[Plain-text engineering files]
+---+

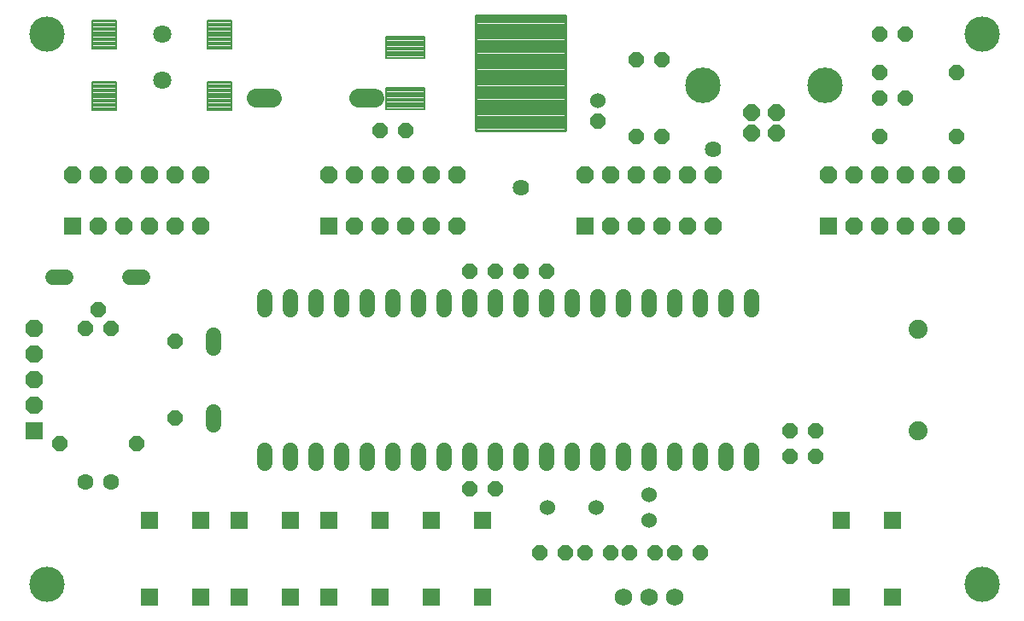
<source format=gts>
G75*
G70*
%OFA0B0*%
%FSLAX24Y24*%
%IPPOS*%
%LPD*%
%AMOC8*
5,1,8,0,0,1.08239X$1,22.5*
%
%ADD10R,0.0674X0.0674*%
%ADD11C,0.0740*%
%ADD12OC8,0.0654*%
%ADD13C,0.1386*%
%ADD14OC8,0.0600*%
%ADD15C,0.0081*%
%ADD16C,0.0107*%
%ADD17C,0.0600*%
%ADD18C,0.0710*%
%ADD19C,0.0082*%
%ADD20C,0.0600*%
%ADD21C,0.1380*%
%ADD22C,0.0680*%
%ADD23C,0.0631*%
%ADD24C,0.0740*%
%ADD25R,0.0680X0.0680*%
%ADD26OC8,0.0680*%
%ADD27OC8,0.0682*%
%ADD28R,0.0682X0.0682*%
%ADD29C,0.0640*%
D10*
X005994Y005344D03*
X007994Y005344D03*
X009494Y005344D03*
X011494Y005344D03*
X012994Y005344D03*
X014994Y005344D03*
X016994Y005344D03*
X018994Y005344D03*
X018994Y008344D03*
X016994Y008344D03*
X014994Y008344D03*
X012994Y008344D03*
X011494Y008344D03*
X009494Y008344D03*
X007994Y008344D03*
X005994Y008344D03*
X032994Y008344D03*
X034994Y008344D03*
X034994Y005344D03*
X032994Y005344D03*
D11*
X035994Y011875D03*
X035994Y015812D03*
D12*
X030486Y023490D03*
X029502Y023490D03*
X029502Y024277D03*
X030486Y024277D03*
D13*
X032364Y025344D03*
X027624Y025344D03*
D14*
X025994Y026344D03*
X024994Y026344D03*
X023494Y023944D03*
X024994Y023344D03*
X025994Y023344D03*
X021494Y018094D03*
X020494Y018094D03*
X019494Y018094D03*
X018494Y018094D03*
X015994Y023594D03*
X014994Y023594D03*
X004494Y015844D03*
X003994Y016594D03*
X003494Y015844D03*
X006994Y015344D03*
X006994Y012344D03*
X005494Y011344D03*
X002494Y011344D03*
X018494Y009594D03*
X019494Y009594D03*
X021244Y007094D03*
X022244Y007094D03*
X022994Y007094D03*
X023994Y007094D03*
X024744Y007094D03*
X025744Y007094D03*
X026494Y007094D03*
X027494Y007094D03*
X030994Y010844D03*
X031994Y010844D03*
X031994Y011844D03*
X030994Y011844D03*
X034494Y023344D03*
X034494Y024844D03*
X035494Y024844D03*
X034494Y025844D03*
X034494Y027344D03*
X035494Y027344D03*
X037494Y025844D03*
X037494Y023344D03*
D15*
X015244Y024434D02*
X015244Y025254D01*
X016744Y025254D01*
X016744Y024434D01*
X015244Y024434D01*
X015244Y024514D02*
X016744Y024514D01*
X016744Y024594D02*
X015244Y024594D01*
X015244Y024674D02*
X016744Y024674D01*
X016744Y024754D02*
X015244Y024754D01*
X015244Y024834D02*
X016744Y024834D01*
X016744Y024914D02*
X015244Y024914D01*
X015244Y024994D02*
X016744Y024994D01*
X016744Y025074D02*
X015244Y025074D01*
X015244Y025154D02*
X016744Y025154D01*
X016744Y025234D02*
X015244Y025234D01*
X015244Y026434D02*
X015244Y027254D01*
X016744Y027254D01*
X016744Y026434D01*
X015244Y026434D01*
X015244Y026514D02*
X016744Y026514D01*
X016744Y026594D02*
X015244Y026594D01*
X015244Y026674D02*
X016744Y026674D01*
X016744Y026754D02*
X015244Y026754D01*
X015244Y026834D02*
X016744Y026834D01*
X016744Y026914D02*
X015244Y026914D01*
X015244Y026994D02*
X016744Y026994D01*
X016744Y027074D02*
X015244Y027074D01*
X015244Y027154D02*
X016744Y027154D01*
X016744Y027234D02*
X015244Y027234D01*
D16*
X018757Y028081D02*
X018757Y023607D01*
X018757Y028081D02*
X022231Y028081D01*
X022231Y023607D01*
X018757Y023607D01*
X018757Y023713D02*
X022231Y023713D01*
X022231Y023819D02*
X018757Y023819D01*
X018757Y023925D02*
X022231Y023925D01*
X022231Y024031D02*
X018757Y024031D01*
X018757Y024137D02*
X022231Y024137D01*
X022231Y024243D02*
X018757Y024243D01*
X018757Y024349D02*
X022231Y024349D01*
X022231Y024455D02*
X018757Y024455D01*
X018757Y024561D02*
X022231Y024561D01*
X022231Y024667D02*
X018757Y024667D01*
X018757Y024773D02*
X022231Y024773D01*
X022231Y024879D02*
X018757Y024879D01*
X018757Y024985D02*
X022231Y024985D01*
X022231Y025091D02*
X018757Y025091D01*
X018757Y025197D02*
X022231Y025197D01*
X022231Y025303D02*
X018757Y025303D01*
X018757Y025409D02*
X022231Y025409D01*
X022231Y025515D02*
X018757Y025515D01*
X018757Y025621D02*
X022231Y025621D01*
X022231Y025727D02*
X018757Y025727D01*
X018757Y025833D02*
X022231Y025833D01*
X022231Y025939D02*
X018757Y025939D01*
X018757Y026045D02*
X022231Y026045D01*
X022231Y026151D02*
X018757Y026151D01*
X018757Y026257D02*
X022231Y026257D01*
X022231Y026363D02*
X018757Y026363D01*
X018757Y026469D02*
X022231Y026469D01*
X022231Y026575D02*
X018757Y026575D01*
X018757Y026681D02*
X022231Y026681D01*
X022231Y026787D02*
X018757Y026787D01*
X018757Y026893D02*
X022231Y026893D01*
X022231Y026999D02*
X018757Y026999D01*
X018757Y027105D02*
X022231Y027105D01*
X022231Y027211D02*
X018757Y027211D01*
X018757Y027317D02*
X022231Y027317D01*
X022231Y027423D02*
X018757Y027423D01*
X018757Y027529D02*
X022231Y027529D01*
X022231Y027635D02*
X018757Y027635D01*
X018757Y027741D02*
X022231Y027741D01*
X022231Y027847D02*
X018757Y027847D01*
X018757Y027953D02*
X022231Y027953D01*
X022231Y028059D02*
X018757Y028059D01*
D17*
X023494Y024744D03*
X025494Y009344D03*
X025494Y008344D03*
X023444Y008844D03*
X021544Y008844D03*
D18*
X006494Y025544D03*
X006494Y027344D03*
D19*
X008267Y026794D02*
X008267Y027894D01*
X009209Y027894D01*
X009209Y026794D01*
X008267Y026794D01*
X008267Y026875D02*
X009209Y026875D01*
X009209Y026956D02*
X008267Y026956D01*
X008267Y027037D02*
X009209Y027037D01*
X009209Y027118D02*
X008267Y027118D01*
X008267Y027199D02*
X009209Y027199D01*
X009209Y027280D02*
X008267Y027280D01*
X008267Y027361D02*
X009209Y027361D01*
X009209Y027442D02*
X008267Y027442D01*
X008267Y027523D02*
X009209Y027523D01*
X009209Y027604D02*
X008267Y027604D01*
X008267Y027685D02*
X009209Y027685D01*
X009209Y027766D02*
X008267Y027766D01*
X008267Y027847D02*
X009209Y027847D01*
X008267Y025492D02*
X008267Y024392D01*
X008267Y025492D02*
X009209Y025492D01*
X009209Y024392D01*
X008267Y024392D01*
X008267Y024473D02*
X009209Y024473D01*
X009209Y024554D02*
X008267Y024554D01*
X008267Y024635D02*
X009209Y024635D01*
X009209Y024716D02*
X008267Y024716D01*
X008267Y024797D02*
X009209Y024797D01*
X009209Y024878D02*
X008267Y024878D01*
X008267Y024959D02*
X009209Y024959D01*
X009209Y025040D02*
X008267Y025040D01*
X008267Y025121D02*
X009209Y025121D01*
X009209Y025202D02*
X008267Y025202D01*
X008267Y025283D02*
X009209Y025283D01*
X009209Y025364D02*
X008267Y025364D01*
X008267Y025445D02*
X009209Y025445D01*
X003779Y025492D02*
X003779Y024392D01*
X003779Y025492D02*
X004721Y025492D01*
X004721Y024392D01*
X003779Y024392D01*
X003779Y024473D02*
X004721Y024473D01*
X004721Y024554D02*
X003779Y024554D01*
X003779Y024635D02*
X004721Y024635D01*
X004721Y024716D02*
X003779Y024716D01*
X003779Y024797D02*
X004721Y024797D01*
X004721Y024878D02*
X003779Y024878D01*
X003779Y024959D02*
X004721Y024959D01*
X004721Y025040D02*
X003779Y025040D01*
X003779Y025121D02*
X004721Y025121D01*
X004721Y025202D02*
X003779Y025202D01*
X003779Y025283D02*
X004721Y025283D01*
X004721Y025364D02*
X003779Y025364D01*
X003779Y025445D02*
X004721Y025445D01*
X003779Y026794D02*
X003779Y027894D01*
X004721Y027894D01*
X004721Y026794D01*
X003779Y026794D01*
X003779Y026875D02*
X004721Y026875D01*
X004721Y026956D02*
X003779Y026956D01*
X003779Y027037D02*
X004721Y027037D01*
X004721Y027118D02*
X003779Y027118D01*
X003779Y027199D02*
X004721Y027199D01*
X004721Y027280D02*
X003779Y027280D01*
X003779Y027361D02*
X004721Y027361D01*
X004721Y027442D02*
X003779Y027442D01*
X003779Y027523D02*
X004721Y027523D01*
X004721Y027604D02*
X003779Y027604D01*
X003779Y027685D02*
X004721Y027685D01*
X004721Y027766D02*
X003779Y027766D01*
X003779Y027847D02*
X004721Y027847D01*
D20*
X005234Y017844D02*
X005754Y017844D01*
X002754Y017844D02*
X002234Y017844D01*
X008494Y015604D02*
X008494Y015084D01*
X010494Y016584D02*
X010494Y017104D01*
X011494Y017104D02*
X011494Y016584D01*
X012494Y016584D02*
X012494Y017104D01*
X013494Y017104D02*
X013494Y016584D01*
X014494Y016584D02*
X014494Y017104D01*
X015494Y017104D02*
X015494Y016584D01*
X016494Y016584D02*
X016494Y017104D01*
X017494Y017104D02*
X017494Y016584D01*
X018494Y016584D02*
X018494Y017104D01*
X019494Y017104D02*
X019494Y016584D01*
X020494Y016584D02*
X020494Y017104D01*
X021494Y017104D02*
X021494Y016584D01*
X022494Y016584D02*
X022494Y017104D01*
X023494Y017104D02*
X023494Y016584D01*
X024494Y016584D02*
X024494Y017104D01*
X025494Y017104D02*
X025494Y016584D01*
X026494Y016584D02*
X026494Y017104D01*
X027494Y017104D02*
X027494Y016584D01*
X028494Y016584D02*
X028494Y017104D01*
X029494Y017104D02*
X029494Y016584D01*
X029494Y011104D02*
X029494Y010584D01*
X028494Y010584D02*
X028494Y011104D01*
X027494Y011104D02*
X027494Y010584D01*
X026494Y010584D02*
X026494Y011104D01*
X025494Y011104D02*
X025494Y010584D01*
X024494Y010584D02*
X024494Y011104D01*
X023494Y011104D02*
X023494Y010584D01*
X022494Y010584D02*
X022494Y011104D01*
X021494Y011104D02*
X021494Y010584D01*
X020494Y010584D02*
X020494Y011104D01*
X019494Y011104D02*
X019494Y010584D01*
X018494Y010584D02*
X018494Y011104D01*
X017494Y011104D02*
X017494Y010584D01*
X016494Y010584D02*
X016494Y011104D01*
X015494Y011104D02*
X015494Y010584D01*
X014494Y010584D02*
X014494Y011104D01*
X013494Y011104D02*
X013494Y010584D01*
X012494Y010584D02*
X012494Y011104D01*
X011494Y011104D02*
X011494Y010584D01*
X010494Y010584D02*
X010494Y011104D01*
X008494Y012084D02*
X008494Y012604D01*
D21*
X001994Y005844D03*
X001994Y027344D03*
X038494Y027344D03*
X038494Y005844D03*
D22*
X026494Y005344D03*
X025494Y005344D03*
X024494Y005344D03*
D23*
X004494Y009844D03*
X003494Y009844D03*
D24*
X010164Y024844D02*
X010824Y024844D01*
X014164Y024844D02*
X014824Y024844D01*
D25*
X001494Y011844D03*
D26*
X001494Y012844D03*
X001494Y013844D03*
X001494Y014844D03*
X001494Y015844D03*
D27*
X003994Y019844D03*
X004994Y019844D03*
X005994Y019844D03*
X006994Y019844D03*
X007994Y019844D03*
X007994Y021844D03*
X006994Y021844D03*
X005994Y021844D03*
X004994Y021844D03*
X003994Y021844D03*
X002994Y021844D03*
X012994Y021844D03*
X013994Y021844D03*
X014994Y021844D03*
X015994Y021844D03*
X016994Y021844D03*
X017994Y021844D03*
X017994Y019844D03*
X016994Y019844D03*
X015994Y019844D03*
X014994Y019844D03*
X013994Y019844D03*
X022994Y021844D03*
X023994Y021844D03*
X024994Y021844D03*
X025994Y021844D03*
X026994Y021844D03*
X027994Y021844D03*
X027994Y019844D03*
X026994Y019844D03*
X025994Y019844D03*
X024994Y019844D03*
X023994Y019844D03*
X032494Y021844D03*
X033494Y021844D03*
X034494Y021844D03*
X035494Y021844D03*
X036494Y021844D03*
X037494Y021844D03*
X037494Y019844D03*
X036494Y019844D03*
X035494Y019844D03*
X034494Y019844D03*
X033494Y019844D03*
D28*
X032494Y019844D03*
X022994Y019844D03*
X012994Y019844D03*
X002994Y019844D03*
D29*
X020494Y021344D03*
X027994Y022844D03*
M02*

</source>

+---+

- [TASK TO COMPLETE] Write down, word for word, the lines above from the one containing "X008267Y027442D01*" through the one containing "X009209Y024959D01*", both ends included.

- [TASK RESULT]
X008267Y027442D01*
X008267Y027523D02*
X009209Y027523D01*
X009209Y027604D02*
X008267Y027604D01*
X008267Y027685D02*
X009209Y027685D01*
X009209Y027766D02*
X008267Y027766D01*
X008267Y027847D02*
X009209Y027847D01*
X008267Y025492D02*
X008267Y024392D01*
X008267Y025492D02*
X009209Y025492D01*
X009209Y024392D01*
X008267Y024392D01*
X008267Y024473D02*
X009209Y024473D01*
X009209Y024554D02*
X008267Y024554D01*
X008267Y024635D02*
X009209Y024635D01*
X009209Y024716D02*
X008267Y024716D01*
X008267Y024797D02*
X009209Y024797D01*
X009209Y024878D02*
X008267Y024878D01*
X008267Y024959D02*
X009209Y024959D01*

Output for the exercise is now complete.